Everyone’s mental health varies during their life, and can move back and forth along their own personal range between positive and healthy at one end through to severe symptoms or conditions that impact on everyday life at the other, in response to different stressors and experiences.
Effectively managing your mental health can give you significant improvements in your quality of life, increase your capacity to support your family and your mates, and let you perform at your best.

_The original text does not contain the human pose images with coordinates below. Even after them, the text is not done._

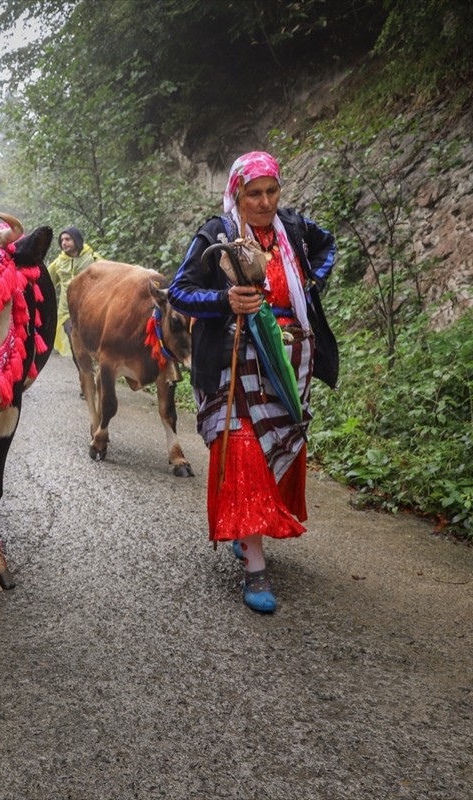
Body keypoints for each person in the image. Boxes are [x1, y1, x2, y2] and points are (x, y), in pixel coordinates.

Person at [167, 151, 338, 613]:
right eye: (253, 193)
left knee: (277, 447)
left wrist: (311, 280)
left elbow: (328, 247)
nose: (264, 202)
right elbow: (180, 291)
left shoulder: (294, 230)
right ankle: (255, 566)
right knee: (243, 446)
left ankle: (251, 532)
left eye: (271, 191)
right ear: (236, 194)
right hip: (232, 359)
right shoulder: (216, 235)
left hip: (289, 361)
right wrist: (226, 300)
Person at [47, 227, 100, 355]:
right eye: (62, 240)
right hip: (67, 312)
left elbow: (110, 278)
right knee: (75, 343)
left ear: (76, 240)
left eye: (68, 239)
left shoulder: (93, 258)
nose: (64, 243)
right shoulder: (59, 263)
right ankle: (84, 372)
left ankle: (94, 369)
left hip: (91, 310)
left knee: (93, 343)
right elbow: (46, 282)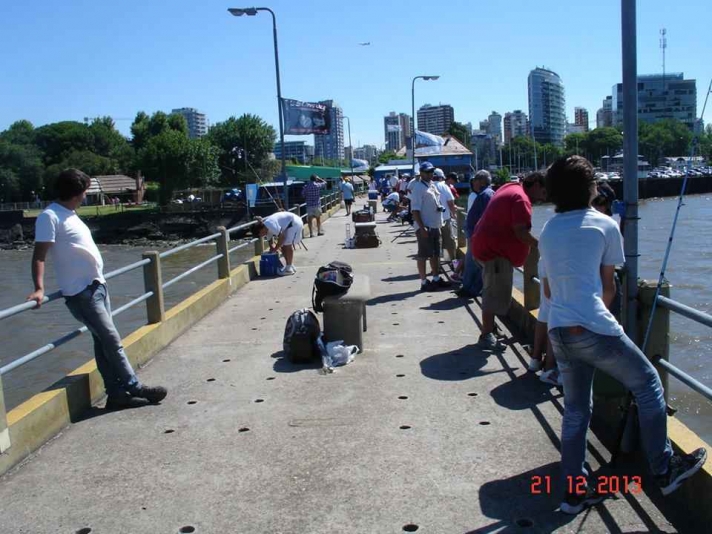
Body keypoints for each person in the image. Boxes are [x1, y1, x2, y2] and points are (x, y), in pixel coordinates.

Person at [540, 155, 707, 514]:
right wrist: (597, 318)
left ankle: (573, 493)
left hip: (559, 332)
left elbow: (550, 291)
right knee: (648, 384)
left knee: (575, 411)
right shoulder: (604, 225)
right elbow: (609, 289)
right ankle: (664, 469)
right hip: (593, 328)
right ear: (590, 188)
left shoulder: (549, 230)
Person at [27, 169, 168, 411]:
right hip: (80, 292)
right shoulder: (49, 216)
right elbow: (39, 255)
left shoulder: (69, 214)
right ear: (76, 192)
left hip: (97, 286)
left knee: (103, 343)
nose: (85, 197)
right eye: (84, 192)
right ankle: (134, 387)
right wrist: (39, 288)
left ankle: (115, 395)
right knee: (111, 339)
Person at [471, 172, 547, 349]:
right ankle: (486, 335)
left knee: (493, 290)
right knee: (493, 294)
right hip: (495, 253)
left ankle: (490, 327)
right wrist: (543, 245)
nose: (543, 199)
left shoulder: (510, 188)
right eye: (543, 193)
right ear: (535, 184)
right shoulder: (521, 199)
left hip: (485, 247)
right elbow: (521, 232)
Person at [410, 162, 450, 292]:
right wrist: (422, 228)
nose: (430, 174)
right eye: (427, 172)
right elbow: (415, 211)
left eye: (431, 171)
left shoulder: (431, 185)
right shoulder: (418, 188)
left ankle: (436, 278)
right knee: (423, 254)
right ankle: (423, 281)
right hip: (425, 226)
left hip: (435, 225)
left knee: (435, 254)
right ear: (421, 173)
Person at [455, 170, 494, 296]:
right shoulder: (484, 194)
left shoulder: (485, 195)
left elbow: (485, 218)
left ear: (481, 181)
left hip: (477, 236)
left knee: (475, 263)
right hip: (475, 235)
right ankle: (469, 287)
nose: (473, 183)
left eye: (475, 180)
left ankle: (471, 289)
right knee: (473, 262)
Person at [253, 211, 303, 276]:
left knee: (287, 244)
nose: (262, 236)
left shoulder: (270, 224)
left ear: (261, 229)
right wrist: (272, 248)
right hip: (289, 225)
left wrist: (275, 248)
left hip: (294, 223)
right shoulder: (266, 228)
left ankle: (289, 269)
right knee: (283, 245)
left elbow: (282, 237)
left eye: (261, 234)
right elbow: (270, 241)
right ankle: (290, 265)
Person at [433, 168, 457, 264]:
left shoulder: (427, 186)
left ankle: (437, 265)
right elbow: (450, 203)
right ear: (441, 177)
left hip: (432, 221)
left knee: (436, 244)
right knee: (448, 242)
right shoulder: (444, 187)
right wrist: (454, 214)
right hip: (445, 218)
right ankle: (450, 261)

Do you know what it feels like to be made of lead? To have sadness exist in your soul festering like a cancer you cant control? For your heart to beat for a reason you cant seem to find? To dive into the waters of hell with your head hung low, wading through the depths of despair trying to find a way out of a place no one claims exists? No one comes searching for you because they dont believe your lost. Your looking for a world that seems so far away, maybe one you have never known. Living in a place that doesnt feel like home, existing in a body that is not your own. Crippled by a power no one understands. Fighting every minute of your life to keep yourself afloat in the dangerous seas of mental illness. No land can be seen on the horizon, no life boat is around. People pass you by, gawk and stare but never lend a hand. they watch you drown. Why you ask? Because they dont think you need saving. Do you know what it feels like to not be worthy of a saviour? to come to the conclusion of years of reaching out that uou are alone in this fight and if you dont save yourself no one will?To then try and fail to the best of your abilities to be stuck in a corpse that wants to return to its grave but a soul that wishes to fly up to heaven? To fight a war you cant seem to win and worse still no one believes you are in? Our plight is ignored, our fight undermined with suggestions, advice and useless opinions about how to win a war a minute ago they denied existed? Experts of the unknown, the strane and bizare they give it to you freely but warn you can end your own suffering if you just believe there was nothing wrong with you to begin with!
Braver warriors have lost this fight. Their struggles silent and their deaths missunderstood.
All it takes is for us to accept that this war exists to give our soldiers back their reason to fight. To give them hope that what they fight for is real and that it exists. to make it attainable for all.